(Dataset excerpts)

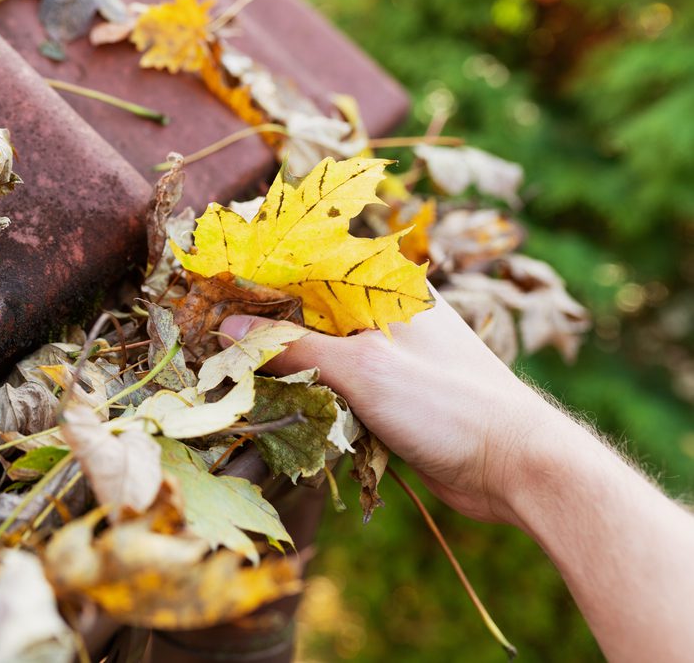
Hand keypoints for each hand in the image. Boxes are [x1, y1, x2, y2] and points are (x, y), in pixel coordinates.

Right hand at [221, 292, 571, 526]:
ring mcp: (388, 354)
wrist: (516, 466)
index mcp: (386, 285)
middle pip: (306, 306)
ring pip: (316, 348)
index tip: (207, 278)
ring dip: (280, 362)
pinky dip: (306, 393)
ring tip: (227, 368)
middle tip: (207, 331)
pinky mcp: (389, 394)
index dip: (257, 265)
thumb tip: (230, 330)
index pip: (307, 258)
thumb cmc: (448, 402)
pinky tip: (273, 403)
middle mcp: (384, 312)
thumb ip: (294, 348)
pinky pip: (334, 384)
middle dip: (260, 320)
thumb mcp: (363, 369)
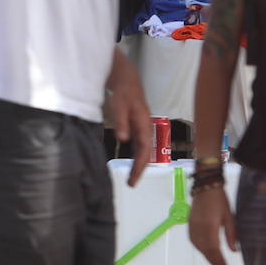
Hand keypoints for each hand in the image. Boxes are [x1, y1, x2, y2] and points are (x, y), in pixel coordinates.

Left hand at [105, 52, 151, 186]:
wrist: (127, 80)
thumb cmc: (123, 92)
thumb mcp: (119, 105)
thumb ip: (121, 122)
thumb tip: (123, 140)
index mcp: (144, 125)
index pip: (144, 151)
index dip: (139, 167)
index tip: (133, 180)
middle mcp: (146, 129)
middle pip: (145, 153)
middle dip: (139, 170)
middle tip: (131, 184)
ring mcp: (143, 128)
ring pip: (143, 151)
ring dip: (138, 164)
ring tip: (131, 178)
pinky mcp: (138, 127)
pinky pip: (139, 146)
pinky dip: (135, 156)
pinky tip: (131, 164)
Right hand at [187, 188, 237, 264]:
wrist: (205, 188)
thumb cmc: (219, 200)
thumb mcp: (229, 217)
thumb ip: (231, 234)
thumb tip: (234, 250)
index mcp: (210, 226)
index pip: (213, 248)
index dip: (218, 259)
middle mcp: (199, 228)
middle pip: (204, 249)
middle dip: (212, 259)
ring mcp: (193, 226)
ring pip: (197, 245)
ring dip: (205, 255)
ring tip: (213, 262)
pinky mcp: (190, 223)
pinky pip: (193, 239)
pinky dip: (198, 247)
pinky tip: (203, 250)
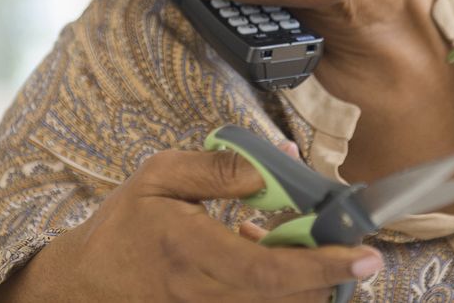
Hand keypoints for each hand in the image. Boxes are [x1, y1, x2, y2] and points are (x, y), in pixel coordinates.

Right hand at [0, 141, 382, 301]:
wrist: (88, 282)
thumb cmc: (125, 225)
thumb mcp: (159, 176)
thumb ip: (216, 169)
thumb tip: (273, 165)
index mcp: (190, 252)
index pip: (268, 271)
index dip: (322, 265)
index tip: (365, 255)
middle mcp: (203, 294)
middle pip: (286, 298)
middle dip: (332, 275)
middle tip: (359, 250)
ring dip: (313, 285)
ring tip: (322, 252)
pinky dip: (286, 292)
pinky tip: (279, 262)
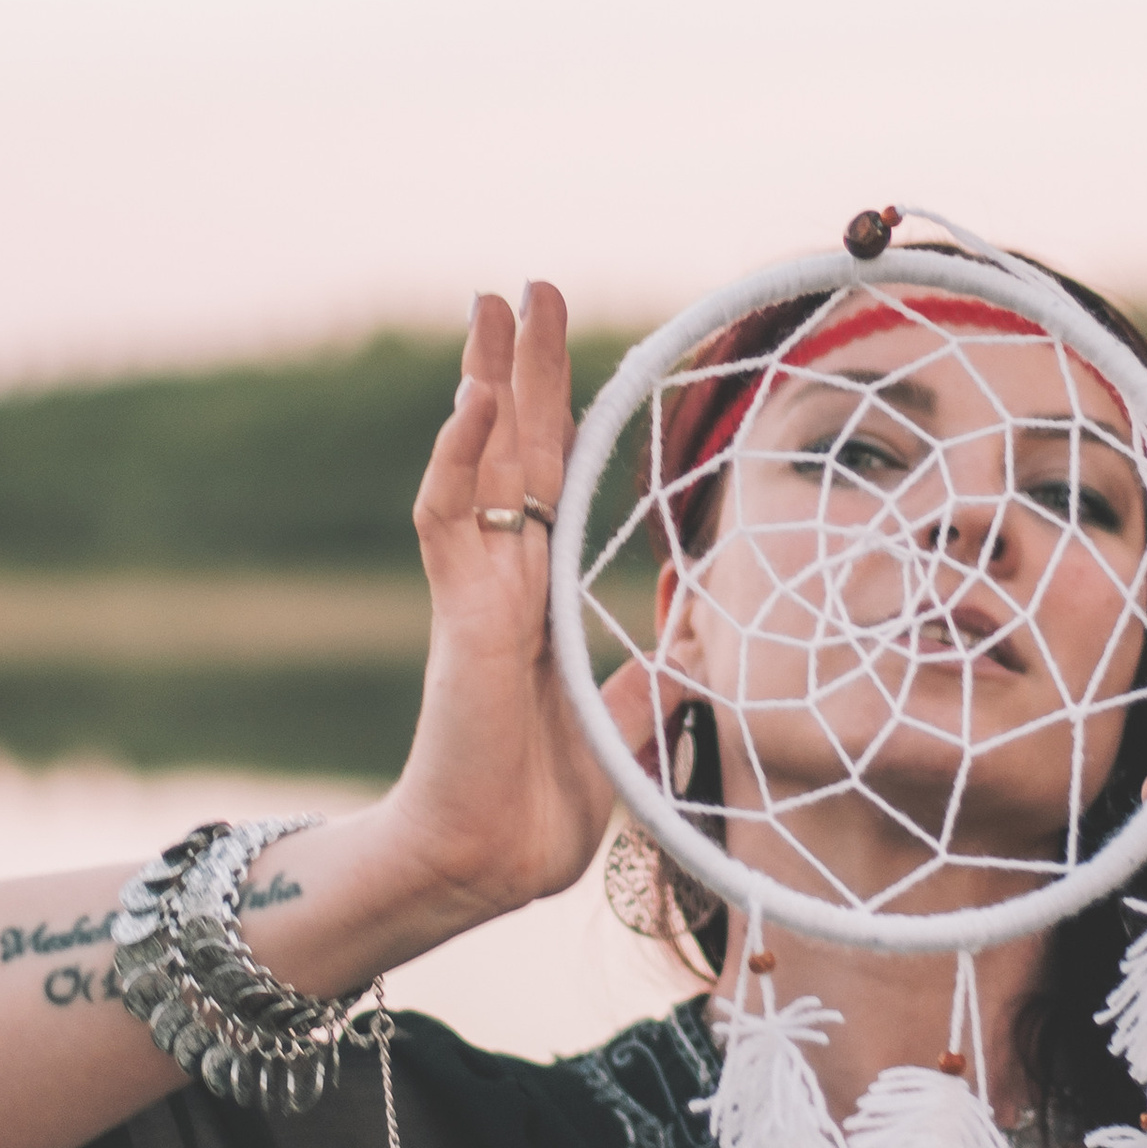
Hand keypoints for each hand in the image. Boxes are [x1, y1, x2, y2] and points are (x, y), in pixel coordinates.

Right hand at [386, 284, 650, 918]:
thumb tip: (698, 652)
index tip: (562, 345)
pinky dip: (456, 458)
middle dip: (522, 365)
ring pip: (474, 461)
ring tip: (490, 308)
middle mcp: (503, 578)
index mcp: (538, 596)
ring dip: (484, 382)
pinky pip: (448, 521)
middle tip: (524, 286)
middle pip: (512, 446)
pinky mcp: (459, 615)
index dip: (556, 410)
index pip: (548, 478)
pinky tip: (470, 400)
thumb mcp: (623, 728)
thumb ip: (651, 683)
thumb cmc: (540, 807)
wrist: (489, 861)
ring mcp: (475, 591)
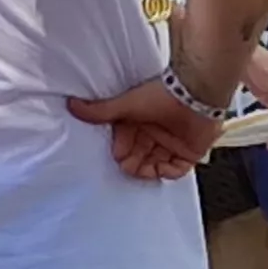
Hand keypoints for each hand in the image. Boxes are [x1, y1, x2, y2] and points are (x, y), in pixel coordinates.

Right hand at [66, 79, 219, 181]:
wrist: (194, 95)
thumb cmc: (163, 95)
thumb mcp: (126, 105)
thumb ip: (100, 110)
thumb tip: (73, 105)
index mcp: (139, 121)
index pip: (125, 143)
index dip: (121, 151)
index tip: (118, 153)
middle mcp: (154, 132)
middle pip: (138, 156)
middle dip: (132, 163)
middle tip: (128, 164)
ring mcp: (171, 143)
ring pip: (155, 165)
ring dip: (148, 170)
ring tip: (145, 169)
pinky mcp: (188, 152)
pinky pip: (176, 170)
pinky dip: (168, 173)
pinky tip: (162, 168)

(Description of the task) Transcribe exactly and only the lines from the top of the records through the line containing "middle mcp: (384, 312)", inclusive, and do not copy the pictures.

(Final answer)
Hand keypoints for each hand in the image. Boxes are [x1, y1, x2, y2] and points are (x, y), in pixel coordinates.

Right hand at [221, 292, 571, 526]:
ring mcp: (388, 354)
wrist: (516, 466)
index mcp: (386, 285)
middle pip: (306, 306)
ring pip: (316, 348)
index tip: (207, 278)
ring dip: (280, 362)
pinky dip: (306, 393)
ring tip: (227, 368)
middle tip: (207, 331)
pinky mcp: (389, 394)
index dip: (257, 265)
thumb tip: (230, 330)
index pip: (307, 258)
thumb cmc: (448, 402)
pinky tip: (273, 403)
middle mcp: (384, 312)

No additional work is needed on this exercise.